A consortium of twenty-eight local and international banks were party to the loan, including Standard Chartered, Mitsubishi UFJ Financial Group and the Industrial and Commercial Bank of China, Cocobod CEO Joseph Boahen Aidoo said at the signing ceremony on Wednesday.

The loan will be repayable in seven instalments between February and August 2022, and will be priced at 110 basis points over Libor, he said.

"Cocoa purchases at the end of the 2020 to 2021 cropping year stood at 1.045 million metric tonnes, breaking our 10-year record," Aidoo said. "We need to commend ourselves for the realization of this milestone, and challenge ourselves to do even better in the coming year."

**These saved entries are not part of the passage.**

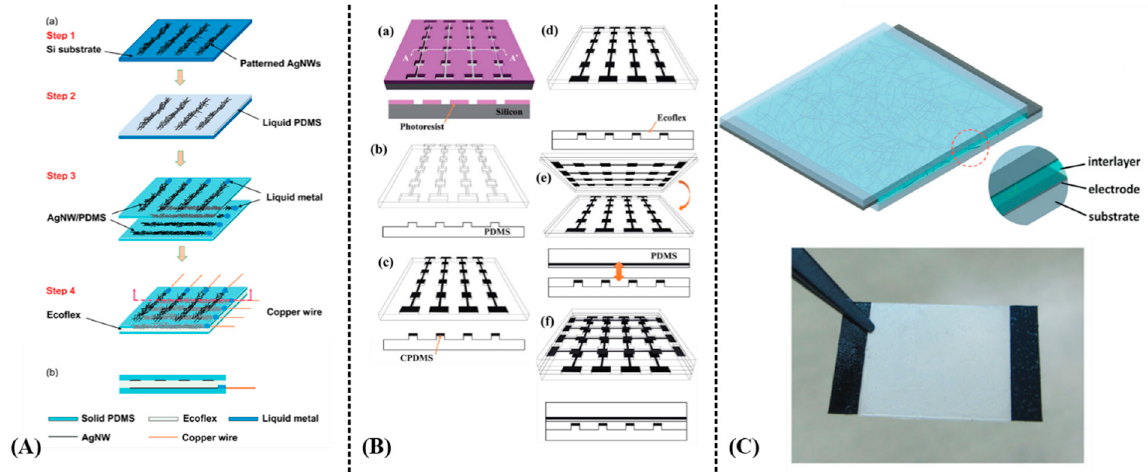
Figure 19. Various capacitive-based strain and pressure sensors: ( A ) a PDMS/AgNW/Ecoflex structure: device fabrication process ( a ); cross-sectional view of the device ( b ) (reproduced with permission from [69] copyright 2014, The Royal Society of Chemistry); ( B ) a PDMS/CNT/Ecoflex structure utilizing µ contact printing for fabrication. Micro-mold formation ( a ); PDMS stamp replication ( b ); CPDMS pattering via micro-contact printing ( c ); Ecoflex spin-coating ( d ); device assembly ( e ); thermal curing ( f ) (reproduced with permission from [70] copyright 2014, The Royal Society of Chemistry); ( C ) a different approach utilizing AgNWs and polyurethane on flexible substrate (reproduced with permission from [71] copyright 2015, The Royal Society of Chemistry). Note: the lowercase letters in the figure are kept from the original works, therefore the authors herein used capital letters for indication of each corresponding subfigure.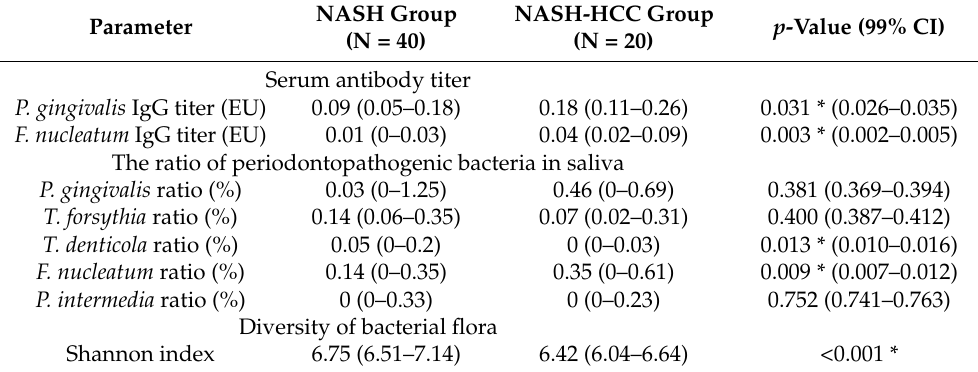
Table 3. Bacterial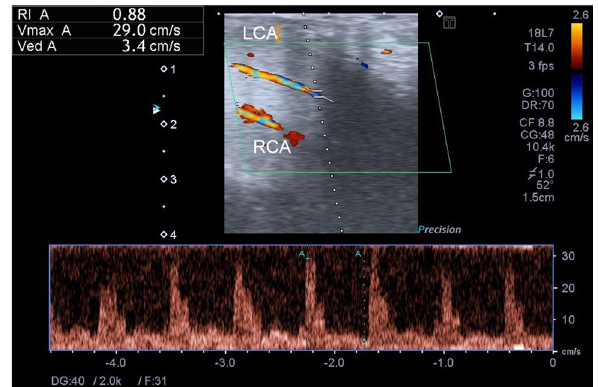
Figure 2. An example of dynamic duplex sonography of the penis. Both LCA and RCA are shown in this sonography. The hemodynamic parameters of the LCA are measured. The PSV (shown as Vmax A) is 29.0 cm/s, the EDV (shown as Ved A) is 3.4 cm/s, and the RI (shown as RI A) is 0.88. EDV: end-diastolic velocity, LCA: left cavernous artery, PSV: peak systolic velocity, RCA: right cavernous artery, RI: resistance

Last year's loan, for a lower amount of $1.3 billion during the pandemic, was raised by a club of 28 banks.

Cocobod, a statutory public board which supervises Ghana's cocoa industry, usually raises funds in excess of $1 billion each year, underwritten by four to six banks before being syndicated to a wider bank group.

Ghana is the world's second largest producer of cocoa, the main ingredient in making chocolate, behind its neighbour Ivory Coast. The two West African nations together grow more than 60% of the world's cocoa.

Analysts said on Wednesday Ghana's cocoa production is expected to decline in the upcoming season, which begins in October, largely due to unfavourable weather conditions that caused the African crop to begin late.

Cocobod expects purchases of 950,000 tonnes for the 2020/21 season, the board's deputy chief executive said during Wednesday's signing. The median forecast among analysts polled by Reuters on Wednesday was 775,000 tonnes.